**Written task**:
In the records below, find every line that contains "format" and list it.

**Hardware design source files**:
• • • •

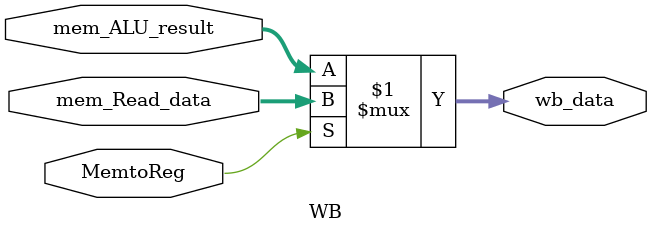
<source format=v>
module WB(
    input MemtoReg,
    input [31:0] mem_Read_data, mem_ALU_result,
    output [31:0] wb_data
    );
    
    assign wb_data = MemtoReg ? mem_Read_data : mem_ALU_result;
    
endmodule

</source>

• • • •

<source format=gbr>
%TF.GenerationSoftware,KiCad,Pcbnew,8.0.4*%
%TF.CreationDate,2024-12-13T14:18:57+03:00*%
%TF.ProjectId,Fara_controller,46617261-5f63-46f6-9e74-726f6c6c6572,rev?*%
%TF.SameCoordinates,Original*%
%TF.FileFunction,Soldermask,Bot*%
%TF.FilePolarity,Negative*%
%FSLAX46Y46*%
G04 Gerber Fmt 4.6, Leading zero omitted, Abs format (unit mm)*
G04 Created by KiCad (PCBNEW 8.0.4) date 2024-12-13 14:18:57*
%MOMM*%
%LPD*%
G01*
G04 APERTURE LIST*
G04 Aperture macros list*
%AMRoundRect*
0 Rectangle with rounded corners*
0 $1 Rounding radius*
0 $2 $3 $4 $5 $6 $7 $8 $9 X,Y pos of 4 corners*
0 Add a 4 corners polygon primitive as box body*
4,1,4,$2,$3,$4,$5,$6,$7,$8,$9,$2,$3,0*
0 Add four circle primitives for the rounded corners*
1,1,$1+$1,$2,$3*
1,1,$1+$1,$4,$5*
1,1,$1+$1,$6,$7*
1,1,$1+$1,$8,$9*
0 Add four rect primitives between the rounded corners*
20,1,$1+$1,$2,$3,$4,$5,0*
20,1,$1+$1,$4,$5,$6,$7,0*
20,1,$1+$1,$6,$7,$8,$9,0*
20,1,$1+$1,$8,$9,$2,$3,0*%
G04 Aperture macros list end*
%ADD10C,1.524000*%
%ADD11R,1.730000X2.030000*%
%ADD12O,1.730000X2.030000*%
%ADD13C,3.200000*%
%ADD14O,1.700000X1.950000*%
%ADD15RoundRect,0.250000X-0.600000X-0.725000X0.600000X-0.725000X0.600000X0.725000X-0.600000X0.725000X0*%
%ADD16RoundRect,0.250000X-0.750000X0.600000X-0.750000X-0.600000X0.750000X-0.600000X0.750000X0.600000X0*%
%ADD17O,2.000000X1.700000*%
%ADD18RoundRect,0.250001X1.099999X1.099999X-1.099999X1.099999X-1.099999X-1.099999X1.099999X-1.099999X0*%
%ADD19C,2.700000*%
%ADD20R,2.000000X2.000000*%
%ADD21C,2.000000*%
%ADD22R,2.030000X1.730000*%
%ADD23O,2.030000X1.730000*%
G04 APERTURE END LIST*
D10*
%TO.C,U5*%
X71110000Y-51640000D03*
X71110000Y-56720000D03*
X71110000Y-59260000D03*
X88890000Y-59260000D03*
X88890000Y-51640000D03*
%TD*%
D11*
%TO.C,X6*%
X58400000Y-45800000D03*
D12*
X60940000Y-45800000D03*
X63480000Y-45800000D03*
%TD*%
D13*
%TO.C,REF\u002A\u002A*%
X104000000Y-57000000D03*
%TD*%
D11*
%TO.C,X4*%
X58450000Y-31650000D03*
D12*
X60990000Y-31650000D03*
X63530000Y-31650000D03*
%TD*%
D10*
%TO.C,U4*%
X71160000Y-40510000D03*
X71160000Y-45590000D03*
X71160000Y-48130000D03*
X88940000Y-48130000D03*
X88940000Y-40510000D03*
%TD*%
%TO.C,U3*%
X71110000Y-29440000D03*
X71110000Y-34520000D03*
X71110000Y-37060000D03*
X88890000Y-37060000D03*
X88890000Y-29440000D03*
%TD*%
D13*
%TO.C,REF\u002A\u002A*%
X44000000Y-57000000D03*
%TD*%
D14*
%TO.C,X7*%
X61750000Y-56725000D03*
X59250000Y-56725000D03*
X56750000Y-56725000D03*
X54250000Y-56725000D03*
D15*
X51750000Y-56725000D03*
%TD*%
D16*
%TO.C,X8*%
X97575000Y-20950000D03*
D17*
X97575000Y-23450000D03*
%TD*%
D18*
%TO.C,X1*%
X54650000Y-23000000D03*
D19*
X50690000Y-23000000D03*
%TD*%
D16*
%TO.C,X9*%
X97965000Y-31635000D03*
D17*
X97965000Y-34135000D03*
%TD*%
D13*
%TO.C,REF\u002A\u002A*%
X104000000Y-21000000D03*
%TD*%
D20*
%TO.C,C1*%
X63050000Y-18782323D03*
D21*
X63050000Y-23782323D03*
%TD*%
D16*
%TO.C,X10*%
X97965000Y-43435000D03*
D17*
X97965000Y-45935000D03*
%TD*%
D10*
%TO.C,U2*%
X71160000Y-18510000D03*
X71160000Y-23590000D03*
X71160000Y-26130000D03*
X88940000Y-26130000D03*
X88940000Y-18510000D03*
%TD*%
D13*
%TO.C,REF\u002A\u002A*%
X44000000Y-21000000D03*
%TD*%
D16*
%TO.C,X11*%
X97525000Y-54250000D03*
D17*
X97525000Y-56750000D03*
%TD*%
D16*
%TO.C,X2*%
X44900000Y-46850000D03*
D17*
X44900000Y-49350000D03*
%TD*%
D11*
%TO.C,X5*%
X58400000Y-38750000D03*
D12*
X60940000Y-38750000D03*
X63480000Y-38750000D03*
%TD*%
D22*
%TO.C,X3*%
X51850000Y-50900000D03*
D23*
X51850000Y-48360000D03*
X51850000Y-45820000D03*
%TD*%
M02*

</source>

• • • •

**Output of the task**:
<source format=v>
<source format=gbr>
G04 Gerber Fmt 4.6, Leading zero omitted, Abs format (unit mm)*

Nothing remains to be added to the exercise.